▶ **取り組む課題**
A) 被曝線量限度についての文章を2文で要約せよ。
B) 被曝線量限度についての文章のうち、「また、被災地では空間線量のみで汚染状況を判断しながら、」という語を含む箇所で始まり「福島原発事故以降、公衆の被曝線量限度に関しては、二重基準状態が続いているのです。」で終わる部分を、一字一句変えずに書き写してください。
C) 被曝線量限度についての文章の続きを、最後の文の後から書け。
----- 本文 -----
1985年のパリ声明で「公衆の被曝線量上限は年間1mSv」として以来、
曲がりなりにも守り続けてきた「公衆の被曝線量上限1mSv」の枠組みをかなぐり捨て
公衆の被曝線量限度を事実上一挙に100mSvに引き上げたからです。
勧告(2007年勧告及び2009年勧告=Pub.109)では、
3つの被曝状況が新たに設定されました。
被曝線量限度が年間1mSvの計画被曝状況、
参考レベルが年間1~20mSvの間である現存被曝状況、
さらに参考レベルが年間20~100mSvの間である緊急時被曝状況です。
こうして公衆の被曝線量限度は、「緊急時被曝状況」を設定することによって
一挙に年間最大100mSvまで引き上げられたのです。
福島第一原発事故後、日本では実質的には2007年勧告及び
2009年勧告に基づいて原子力災害対策指針の中で、
過酷事故発生時に100mSvを越えるシミュレーション結果の区域を設定して、
そこには避難計画策定を義務づけています。
また、被災地では空間線量のみで汚染状況を判断しながら、
年間1mSvの本来の法規制値を越えるところにも避難者を帰そうとしています。
しかし、現在のところこれら勧告に基づく被曝線量限度の体系は、日本国内で法制化されていません。
法律で定められる一般公衆の被曝線量限度は現在でも年間1mSvです。
福島原発事故時の避難基準20mSvも原子力災害対策指針の定める避難基準100mSvも、
福島第一原発事故が起きたあの日に発令された原子力緊急事態宣言、
それだけが法的根拠になっているのです。
それで帰還政策として避難者を汚染された被災地へ帰そうとするなど、
どさくさまぎれの甚だしい被曝強制・受忍政策です。
しかし日本の国内法制下では現在でも公衆の被曝線量限度はあくまで「年間1mSv」です。
福島原発事故以降、公衆の被曝線量限度に関しては、二重基準状態が続いているのです。
二重基準状態解消のためには2007年勧告以降の
一連の諸勧告を国内法制化する以外にはありません。
----- エントリ一覧 -----
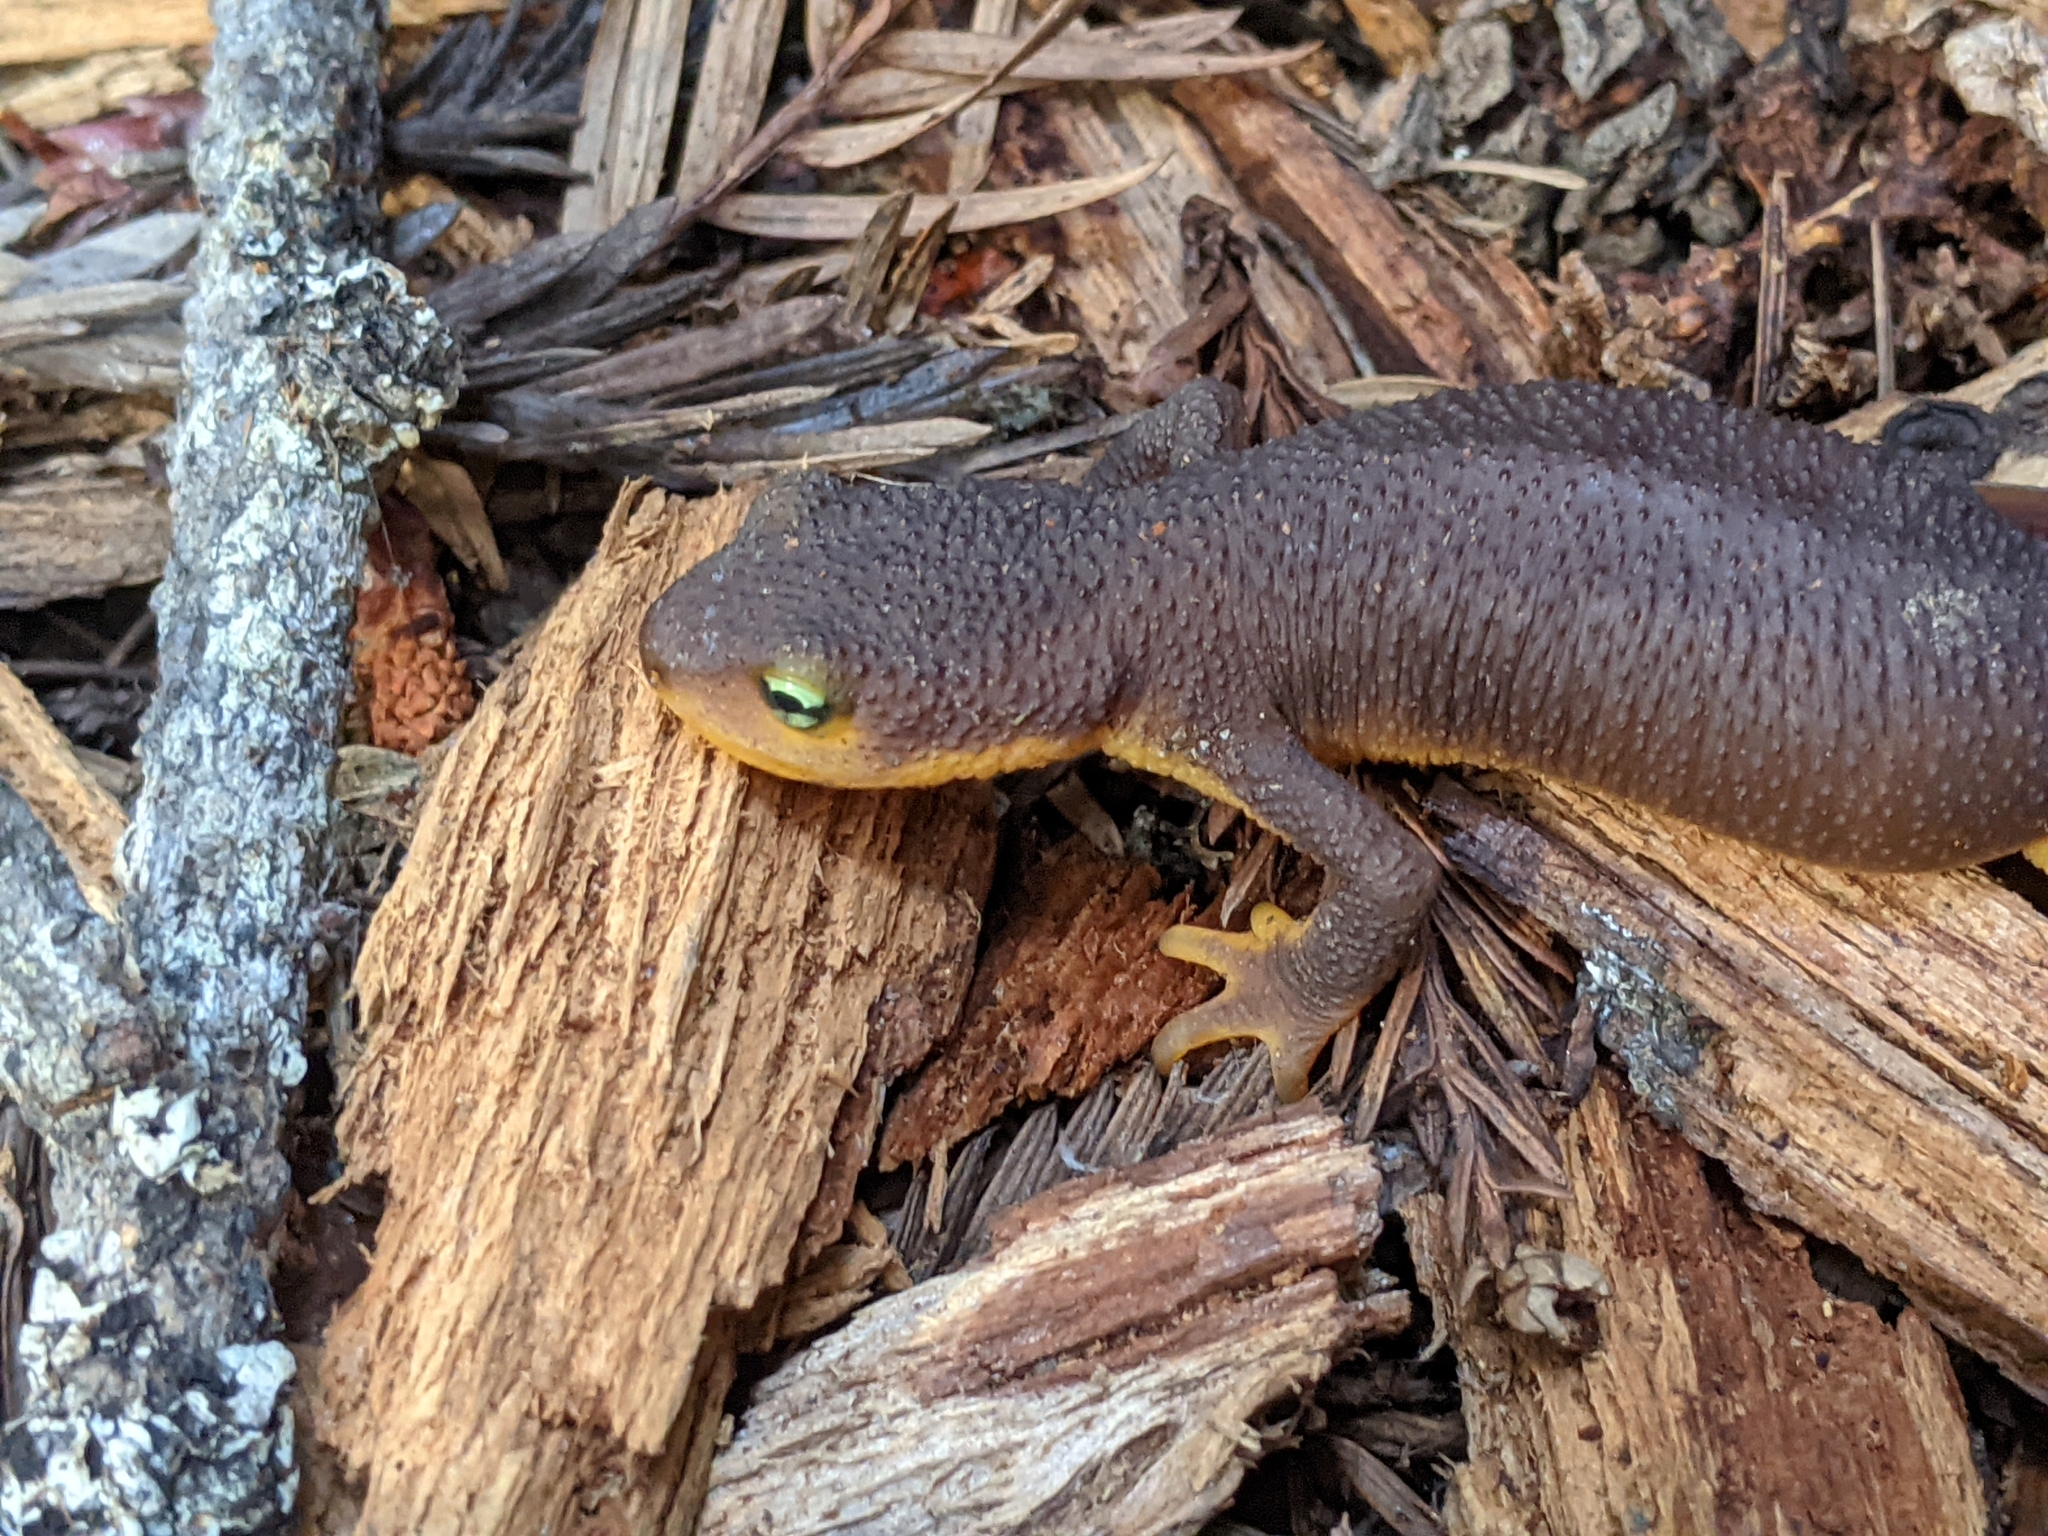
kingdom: Animalia
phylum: Chordata
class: Amphibia
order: Caudata
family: Salamandridae
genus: Taricha
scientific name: Taricha torosa
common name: California newt
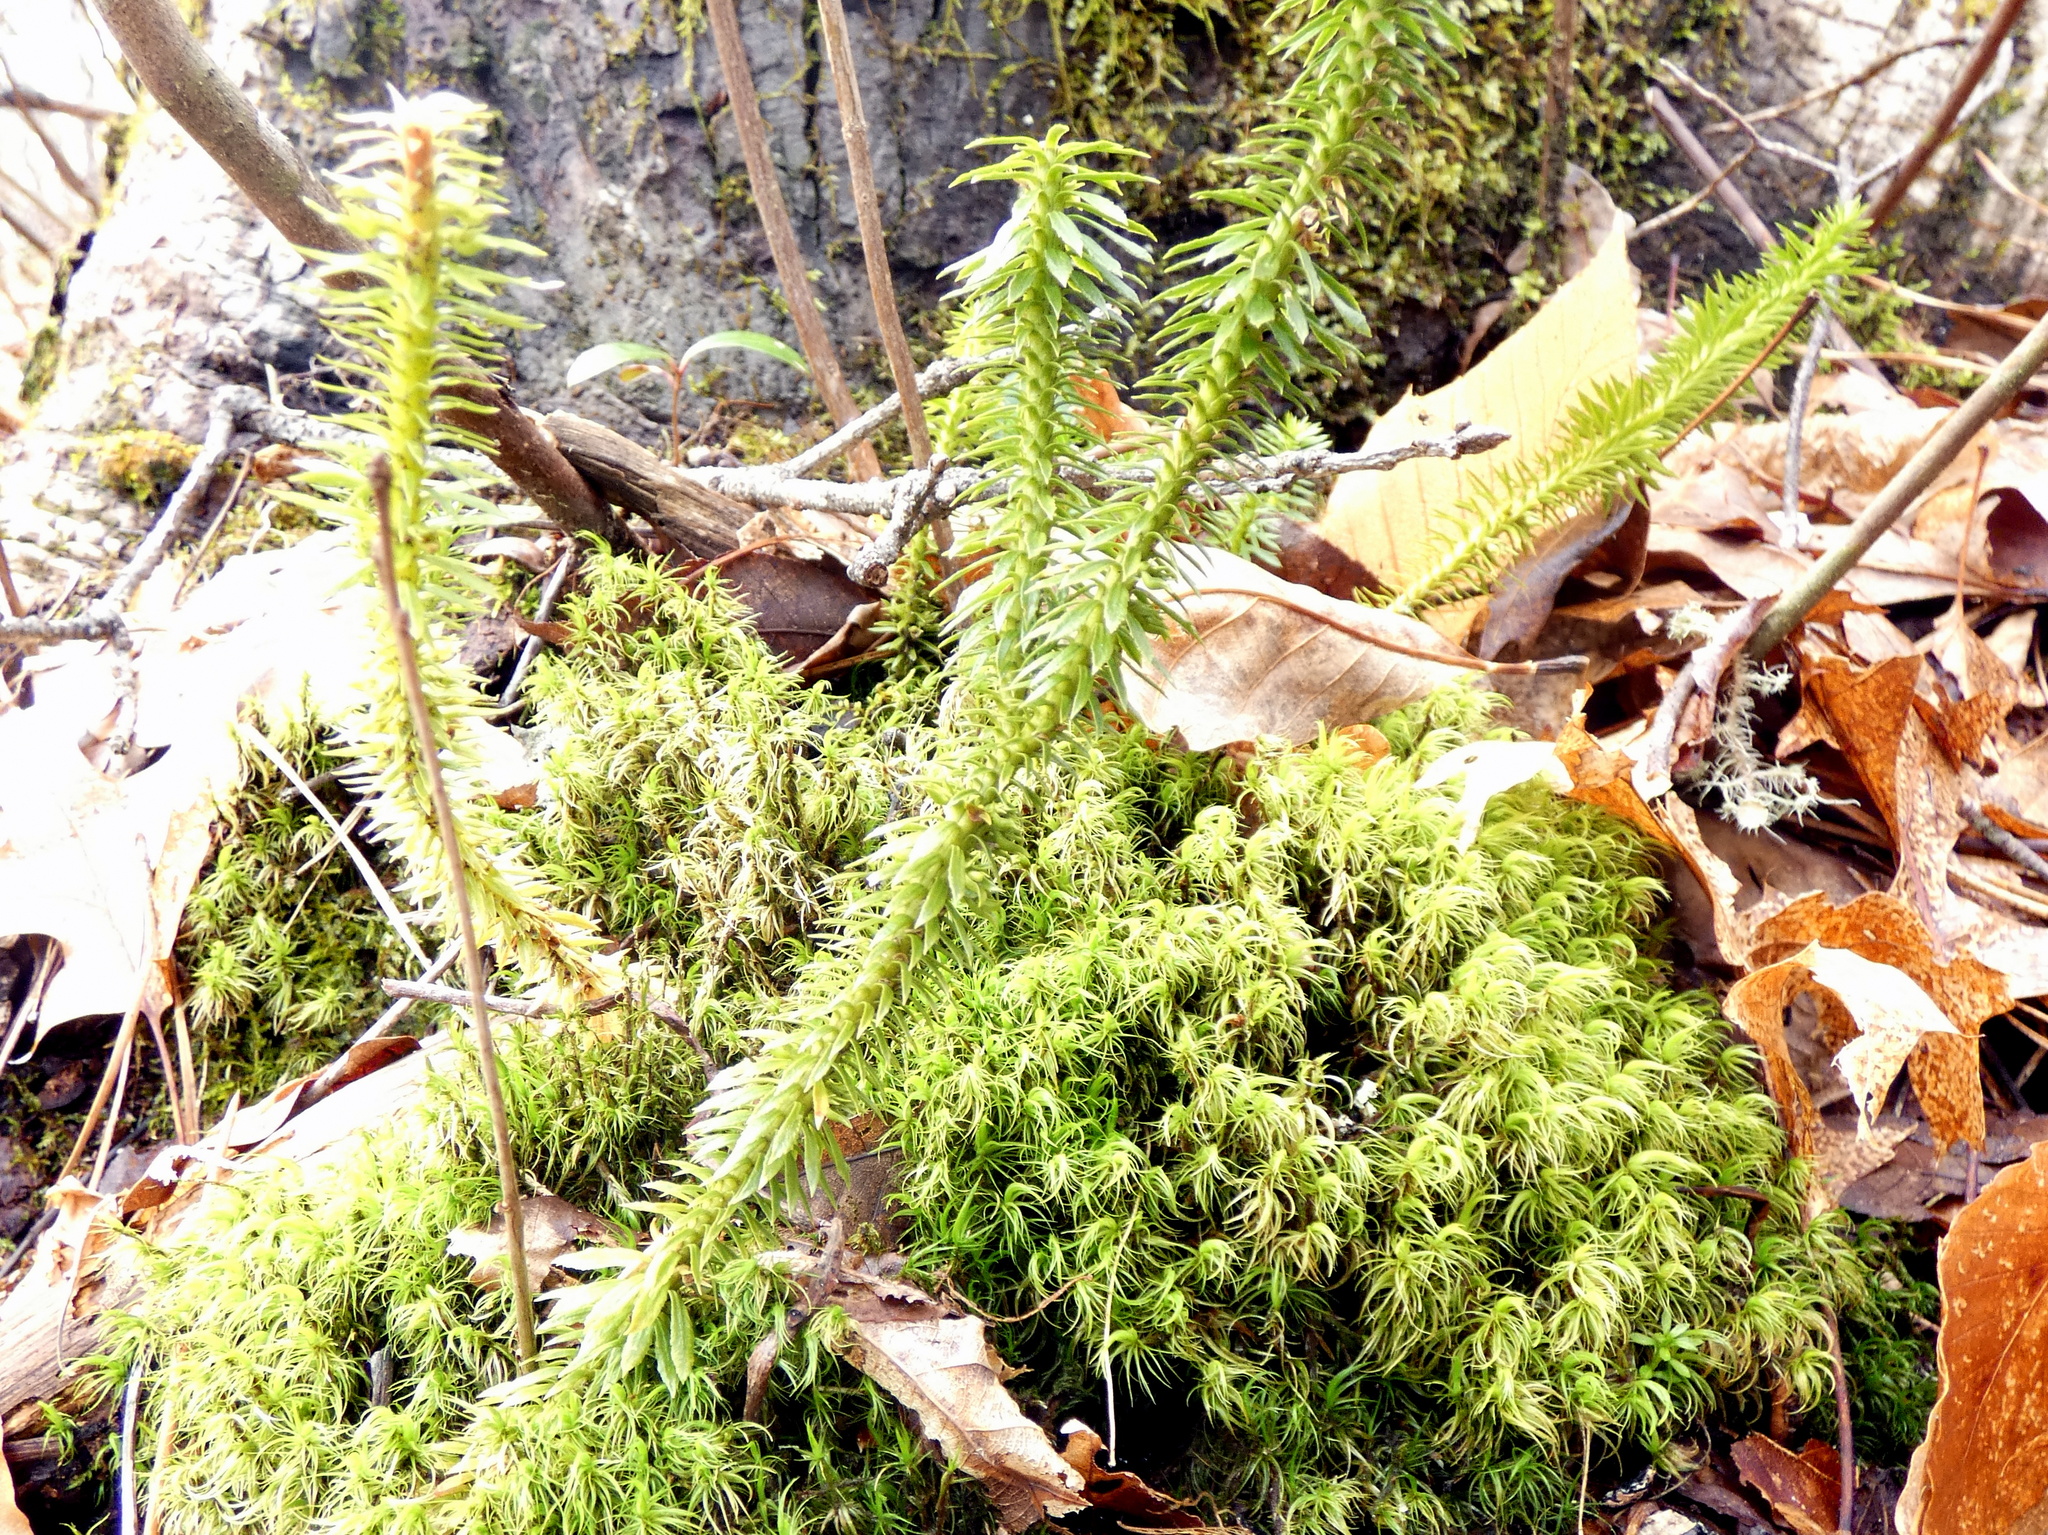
-----
▶ **解答例**
A) 2007年勧告及び2009年勧告は3つの被曝状況を新たに設定し、緊急時被曝状況を設けることで公衆の被曝線量限度を事実上一挙に年間最大100mSvまで引き上げた。日本ではこれら勧告に基づく体系は法制化されておらず、法律上の一般公衆の被曝線量限度は現在でも年間1mSvであり、福島原発事故以降、二重基準状態が続いている。

B)
また、被災地では空間線量のみで汚染状況を判断しながら、
年間1mSvの本来の法規制値を越えるところにも避難者を帰そうとしています。
しかし、現在のところこれら勧告に基づく被曝線量限度の体系は、日本国内で法制化されていません。
法律で定められる一般公衆の被曝線量限度は現在でも年間1mSvです。
福島原発事故時の避難基準20mSvも原子力災害対策指針の定める避難基準100mSvも、
福島第一原発事故が起きたあの日に発令された原子力緊急事態宣言、
それだけが法的根拠になっているのです。
それで帰還政策として避難者を汚染された被災地へ帰そうとするなど、
どさくさまぎれの甚だしい被曝強制・受忍政策です。
しかし日本の国内法制下では現在でも公衆の被曝線量限度はあくまで「年間1mSv」です。
福島原発事故以降、公衆の被曝線量限度に関しては、二重基準状態が続いているのです。

C)
現在の国内法制は1990年勧告がベースになっていますが、
1990年勧告の法制化には約13年かかっています。
そこで現在は原子力規制委員会の組織となっている放射線審議会を
ただの諮問機関ではなく積極的に提言できるようにして、
法制化のスピードアップを図っています。
先月19日には、福島第一原発事故直前に出された「第二次中間報告」から
遅々として進まない法制化について、全体の尻をひっぱたいたような会合が行われています。
彼らにとって、年間1mSvを越える一般公衆への被曝線量の受忍が
法的根拠を持たないことはアキレス腱なのです。
私たち反・脱原発市民は高裁で原発再稼働を阻止するところまで社会を動かしてきました。
司法で原発を止めるのはせいぜい地裁の変わり者裁判官だけという話は今や昔の話です。
一方で、被曝線量限度の法制化に対する私たち市民の運動は、
再稼働阻止に比べればまだまだ大きな広がりを見せてはいません。
それはこの問題のもつ死活的重要性が一般に知られていないからです。
ICRP勧告の国内法制化阻止運動が今どうしても必要であるゆえんです。
その意味で放射線審議会の動きは、私たちが今後、
今まで以上に注目していかなければならないと思います。
(綱崎健太)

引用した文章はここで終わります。